WOW! Not sure how I missed this one. A World-class beauty!

Where did you get those red spark plug boots? I love them!


----------



## pcw

now build a nice T-bucket to display the engine ;D

fantastic engine!!
Pascal


----------



## stevehuckss396

Swede  said:
			
		

> Where did you get those red spark plug boots? I love them!



Hi Swede

There was a thread for molding boots by Mr. Graham about a month or so ago. He described the process and recomended the materials. I made the mold and followed his process and there they are. Worked great. You can see my mold in the "small V8" thread and Mr. Graham's mold in the "ignition boot molding" thread.


----------



## awJCKDup

Steve as I have said before, Great job. I was wondering if you knew off the top of your head, and don't spend time looking if you don't know, but how many pieces make up the engine----minus the stand and radiator. Just wondering.
John


----------



## stevehuckss396

awJCKDup  said:
			
		

> Steve as I have said before, Great job. I was wondering if you knew off the top of your head, and don't spend time looking if you don't know, but how many pieces make up the engine----minus the stand and radiator. Just wondering.
> John



No I Dont!

I'm going to count them up tomorrow.


----------



## Swede

> There was a thread for molding boots by Mr. Graham about a month or so ago. He described the process and recomended the materials. I made the mold and followed his process and there they are. Worked great. You can see my mold in the "small V8" thread and Mr. Graham's mold in the "ignition boot molding" thread.

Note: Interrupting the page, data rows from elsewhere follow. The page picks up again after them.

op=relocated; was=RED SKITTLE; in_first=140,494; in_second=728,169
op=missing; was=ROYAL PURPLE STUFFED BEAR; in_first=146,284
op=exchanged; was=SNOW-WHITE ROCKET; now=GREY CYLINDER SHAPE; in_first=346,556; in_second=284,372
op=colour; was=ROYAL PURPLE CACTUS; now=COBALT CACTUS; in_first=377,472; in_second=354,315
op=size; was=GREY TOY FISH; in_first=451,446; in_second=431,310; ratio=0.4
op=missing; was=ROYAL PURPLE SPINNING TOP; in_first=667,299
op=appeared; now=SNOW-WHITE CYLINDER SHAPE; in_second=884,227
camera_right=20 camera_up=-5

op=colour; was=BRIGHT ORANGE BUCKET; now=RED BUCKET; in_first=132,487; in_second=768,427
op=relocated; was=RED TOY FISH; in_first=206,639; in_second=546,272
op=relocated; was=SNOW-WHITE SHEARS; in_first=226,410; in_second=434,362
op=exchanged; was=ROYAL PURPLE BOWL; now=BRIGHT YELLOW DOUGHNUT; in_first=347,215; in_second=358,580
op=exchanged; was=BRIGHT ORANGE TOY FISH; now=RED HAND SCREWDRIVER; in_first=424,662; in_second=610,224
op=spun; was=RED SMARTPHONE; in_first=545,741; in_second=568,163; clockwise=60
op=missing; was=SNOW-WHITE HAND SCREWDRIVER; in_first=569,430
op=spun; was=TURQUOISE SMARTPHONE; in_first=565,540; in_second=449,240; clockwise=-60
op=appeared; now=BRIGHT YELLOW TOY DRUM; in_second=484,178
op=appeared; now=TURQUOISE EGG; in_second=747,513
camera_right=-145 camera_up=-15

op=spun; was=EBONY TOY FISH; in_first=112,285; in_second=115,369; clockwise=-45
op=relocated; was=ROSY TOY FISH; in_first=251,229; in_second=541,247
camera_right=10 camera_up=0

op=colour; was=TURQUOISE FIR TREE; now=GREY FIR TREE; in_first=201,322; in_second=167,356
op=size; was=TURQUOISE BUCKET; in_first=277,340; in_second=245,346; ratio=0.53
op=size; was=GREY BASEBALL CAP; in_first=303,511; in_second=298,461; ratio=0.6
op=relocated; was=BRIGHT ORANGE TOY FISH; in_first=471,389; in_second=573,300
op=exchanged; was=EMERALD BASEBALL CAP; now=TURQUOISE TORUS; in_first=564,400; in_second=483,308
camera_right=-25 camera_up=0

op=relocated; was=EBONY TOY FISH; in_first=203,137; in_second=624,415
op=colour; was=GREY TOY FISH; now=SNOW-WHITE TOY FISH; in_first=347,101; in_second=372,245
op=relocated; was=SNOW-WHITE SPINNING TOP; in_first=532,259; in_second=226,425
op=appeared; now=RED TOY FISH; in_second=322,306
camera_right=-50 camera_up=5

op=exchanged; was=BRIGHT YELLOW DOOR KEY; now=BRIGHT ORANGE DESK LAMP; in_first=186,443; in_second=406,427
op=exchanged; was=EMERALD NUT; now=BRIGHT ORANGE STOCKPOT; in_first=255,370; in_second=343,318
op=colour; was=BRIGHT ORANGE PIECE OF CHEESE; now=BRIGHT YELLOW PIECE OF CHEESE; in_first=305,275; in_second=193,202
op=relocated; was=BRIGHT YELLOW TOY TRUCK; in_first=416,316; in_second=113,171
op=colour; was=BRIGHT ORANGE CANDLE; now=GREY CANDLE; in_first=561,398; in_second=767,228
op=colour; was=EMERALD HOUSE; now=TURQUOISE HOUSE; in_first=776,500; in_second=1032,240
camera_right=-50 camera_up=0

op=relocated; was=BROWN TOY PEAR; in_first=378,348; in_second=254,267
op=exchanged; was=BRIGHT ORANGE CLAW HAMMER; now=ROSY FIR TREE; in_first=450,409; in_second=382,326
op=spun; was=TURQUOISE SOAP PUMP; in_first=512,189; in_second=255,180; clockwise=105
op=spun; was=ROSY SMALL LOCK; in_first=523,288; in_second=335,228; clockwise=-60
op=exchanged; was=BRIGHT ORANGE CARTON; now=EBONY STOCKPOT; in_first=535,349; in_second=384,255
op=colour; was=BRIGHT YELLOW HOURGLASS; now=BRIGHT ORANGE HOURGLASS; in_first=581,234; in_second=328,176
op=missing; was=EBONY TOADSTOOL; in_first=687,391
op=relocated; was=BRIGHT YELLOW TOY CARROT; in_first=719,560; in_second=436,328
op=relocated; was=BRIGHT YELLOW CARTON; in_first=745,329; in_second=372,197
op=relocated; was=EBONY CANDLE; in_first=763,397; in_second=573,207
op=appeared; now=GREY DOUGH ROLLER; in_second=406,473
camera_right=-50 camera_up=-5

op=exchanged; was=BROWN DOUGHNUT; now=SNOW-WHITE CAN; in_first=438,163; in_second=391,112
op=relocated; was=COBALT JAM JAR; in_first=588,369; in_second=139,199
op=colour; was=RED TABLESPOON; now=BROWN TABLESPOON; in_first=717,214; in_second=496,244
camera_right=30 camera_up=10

Thanks, Steve, I saw that thread but failed to make the connection.

Your engine is also presented beautifully... the stand looks great. Do you have a glass or plexiglass cover for it? I've noticed that exposure to dust and humidity from shelf-sitting for a few years can really take an engine down a notch in appearance... you get corrosion, splotchy brass and aluminum, dust and fuzzball crud in seams and inaccessible nooks and crannies, all hard to get out. Such an engine deserves to be covered when she's not out and running.


----------



## Blue_Rock

Hi Steve

Thanks for sharing with us such a superb piece of design and engineering. Your attention to detail is second to none and I really appreciate the time that you have taken to document this magnificent build. 

I am plodding along with my first engine build, a Webster, and my long-term plan is to build a V8. 

When that time comes, I'd like to have a shot at building your V8. 

Thanks again for the inspiration.


----------



## stevehuckss396

Thank you!

I don't have covers for them. I do need to find a better home for them


Blue_Rock, I was in your shoes just a few years ago. Keep at it and when you are ready, I have the plans for you.


----------



## Boot

Congratulations. What a super terrific project. You are on top of the world as a model maker. Best I have ever seen.


----------



## Lakc

stevehuckss396  said:
			
		

> Thank you!
> 
> I don't have covers for them. I do need to find a better home for them


Next project, gun cabinet with goldenrod dehumidifer and HEPA filtration. ;D


----------



## stevehuckss396

awJCKDup  said:
			
		

> I was wondering if you knew off the top of your head, and don't spend time looking if you don't know, but how many pieces make up the engine----minus the stand and radiator. Just wondering.
> John




Hello John

I missed the part about the stand and radiator.

In total I counted 469 parts. That included everything except the fixtures, mods to gears, templates for gaskets, and everything else that is not in the photos.

The radiator is maybe 50 of those parts and the stand is about 15. That makes it right around 400.


----------



## awJCKDup

Wow! So if a guy wanted to build one in a year, he'd have to average more than 1 part a day. Hmmmm, with you breaking the way with your plans, that's probably doable, er how many different fixtures did you have to make?
John


----------



## stevehuckss396

awJCKDup  said:
			
		

> how many different fixtures did you have to make?



There is a template for each gasket, a press to assemble the sparkplugs, and fixtures for the exhaust, radiator, ect so a dozen or so.


----------



## robcas631

Unbelievable work of art and machinery!


----------



## d-m

WOW Steve that's a work of art thanks for the journey, I'll miss reading the post's. So whats next?
Dave


----------